Pitch shifting in Web Audio API

Published 2020-02-23
Last updated 2021-06-07
Revisions

Using samples is a quick and easy way to create realistic sounding virtual instruments. We only need a couple of samples, typically recordings of individual notes played on a real instrument, which can then be pitch shifted to play any note. This article will teach you how to create a sample-based instrument using JavaScript and Web Audio API.

Changing the pitch

Let's begin by loading a sample and playing it. We'll use a recording of note C₄ played on harpsichord by pjcohen licensed under CC0 1.0.

const context = new AudioContext();

function loadSample(url) {
  return fetch(url)
    .then(response => response.arrayBuffer())
    .then(buffer => context.decodeAudioData(buffer));
}

function playSample(sample) {
  const source = context.createBufferSource();
  source.buffer = sample;
  source.connect(context.destination);
  source.start(0);
}

loadSample('harpsichord-c4.wav')
  .then(sample => playSample(sample));

How can we modify the pitch of the sample? When looking for available options, detune property of AudioBufferSourceNode seems to be the obvious answer. However, it has a couple of major drawbacks:

Safari does not support detune at all (see WebKit bug 193445).
Firefox does support detune but its range is limited to one octave (see Firefox bug 1624681). This limitation comes from an old specification of Web Audio API so other browsers (or their old versions) may also have the same limitation.

Instead of using detune, we'll use the better supported playbackRate property for pitch shifting.

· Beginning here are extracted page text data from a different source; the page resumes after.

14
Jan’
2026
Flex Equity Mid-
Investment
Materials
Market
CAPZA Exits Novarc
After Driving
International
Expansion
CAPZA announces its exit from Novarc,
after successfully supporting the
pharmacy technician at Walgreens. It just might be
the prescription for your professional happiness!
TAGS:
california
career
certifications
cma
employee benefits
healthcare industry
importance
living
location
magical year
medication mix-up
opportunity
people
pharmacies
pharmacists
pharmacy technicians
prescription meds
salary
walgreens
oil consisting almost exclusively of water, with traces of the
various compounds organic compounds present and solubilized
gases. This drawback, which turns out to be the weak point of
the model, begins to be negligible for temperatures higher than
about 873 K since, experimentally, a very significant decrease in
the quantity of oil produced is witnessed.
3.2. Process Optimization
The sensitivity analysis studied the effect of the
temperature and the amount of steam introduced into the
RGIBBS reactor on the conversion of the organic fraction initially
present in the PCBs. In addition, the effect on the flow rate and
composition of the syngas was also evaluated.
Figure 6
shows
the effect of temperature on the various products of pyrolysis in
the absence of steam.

For example, setting playbackRate to 2 will play the sample twice as fast and 0.5 will halve the speed.

function playSample(sample, rate) {
  const source = context.createBufferSource();
  source.buffer = sample;
  source.playbackRate.value = rate;
  source.connect(context.destination);
  source.start(0);
}
playSample(sample, 0.5);

Test different playback rates below:

Make it musical

We can now change the pitch of the sample by changing its playback rate. But which playback rate should we use to play a specific musical note? To answer this, we need to understand how the frequencies of pitches are related to each other.

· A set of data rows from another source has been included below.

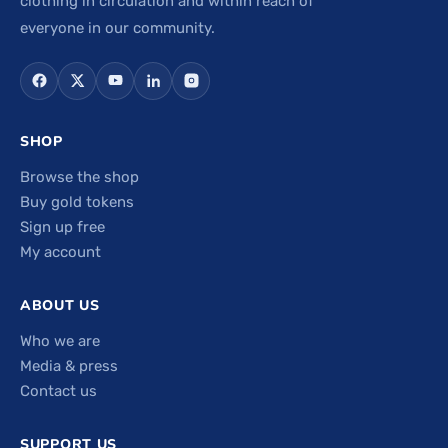
clothing in circulation and within reach of
everyone in our community.
SHOP
Browse the shop
Buy gold tokens
Sign up free
My account
ABOUT US
Who we are
Media & press
Contact us
SUPPORT US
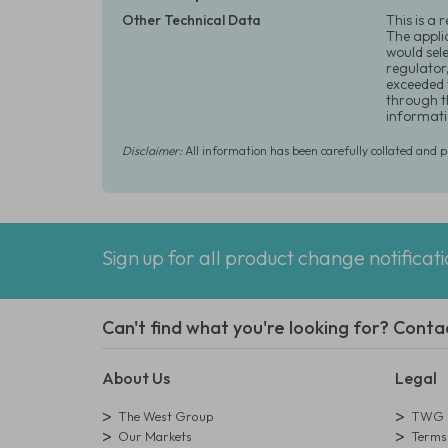
Other Technical Data
This is a 
The appli
would sel
regulator
exceeded 
through t
informati
Disclaimer:
All information has been carefully collated and 
Sign up for all product change notificat
Can't find what you're looking for? Conta
About Us
Legal
The West Group
TWG L
Our Markets
Terms 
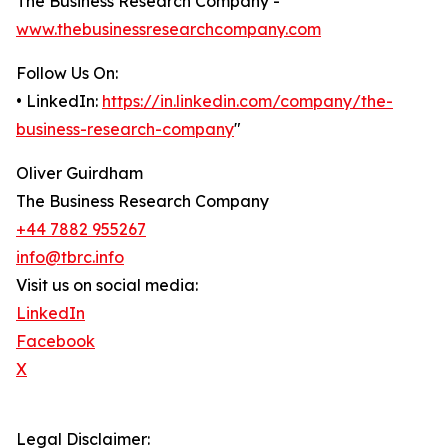
The Business Research Company -
www.thebusinessresearchcompany.com
Follow Us On:
• LinkedIn:
https://in.linkedin.com/company/the-
business-research-company
"
Oliver Guirdham
The Business Research Company
+44 7882 955267
info@tbrc.info
Visit us on social media:
LinkedIn
Facebook
X
Legal Disclaimer:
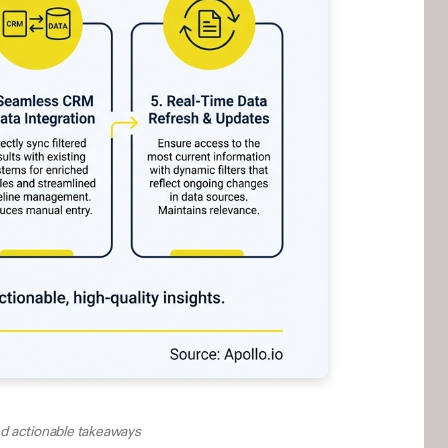
and actionable takeaways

Let's start with the fundamental relationship between frequencies: an octave. An octave means that the ratio between two frequencies is 2:1. In other words the playback rate for one octave higher is 2 and for two octaves higher it's 4. Likewise, the playback rate for one octave lower is 0.5 and for two octaves lower it's 0.25. We can express this as the following function:

\[\text{playback-rate}(\text{octaves}) = 2^{\text{octaves}}\]

In western music each octave is divided into 12 equal parts called semitones. This can be expressed with a small modification to the previous function:

\[\text{playback-rate}(\text{semitones}) = 2^{\text{semitones}/12}\]

Typically, we think in terms of absolute pitches like C₄ or D₄. We can represent these pitches as MIDI notes 60 and 62. Now it's easy to calculate their difference of 2 semitones. In general the playback rate required to play MIDI note \(a\) using a sample of MIDI note \(b\) is the following:

\[\text{playback-rate}(a,b) = 2^{(a-b)/12}\]

Let's turn this into code:

function playSample(sample, sampleNote, noteToPlay) {
  const source = context.createBufferSource();
  source.buffer = sample;
  source.playbackRate.value = 2 ** ((noteToPlay - sampleNote) / 12);
  source.connect(context.destination);
  source.start(0);
}
playSample(sample, 60, 62);

Now we can use this function to build complete musical instruments. Try out the harpsichord below by clicking or tapping the keys or by using your computer's keyboard (first move focus by clicking or tabbing, then play starting from Q or Z keys on QWERTY keyboard):

If you're interested, check out the source code for the harpsichord.

Sometimes we need smaller intervals than a semitone, for example to implement vibrato or pitch bending. A commonly used unit for this is cent which is also used by the detune property. There are 100 cents in a semitone, so calculating the playback rate is straightforward:

\[\text{playback-rate}(\text{cents}) = 2^{\text{cents}/1200}\]

However, it's easy to convert cents to (decimal) semitones, so we don't need to rewrite our code in order to use cents:

let bend = 10; // 10 cents = 0.1 semitones
playSample(sample, 60, 62 + bend / 100);

Development ideas

There are many ways to improve upon the implementation presented here:

Using just a single sample can create a dull sound especially when it's pitch shifted considerably. For more realistic result, it's a good idea to use multiple samples of different notes and pitch shift the closest one to play a note.
Adding dynamics, i.e. playing a note hard or softly, is another way to increase the realism and expressiveness of an instrument. Dynamics can faked by changing the volume but for better result multiple samples of different velocities should be used.
Using Web MIDI API the instrument could be played on a physical MIDI keyboard.

Finally, there are many sound synthesis techniques like filters and envelopes which can be used, with or without samples, to create more varied and interesting sounds.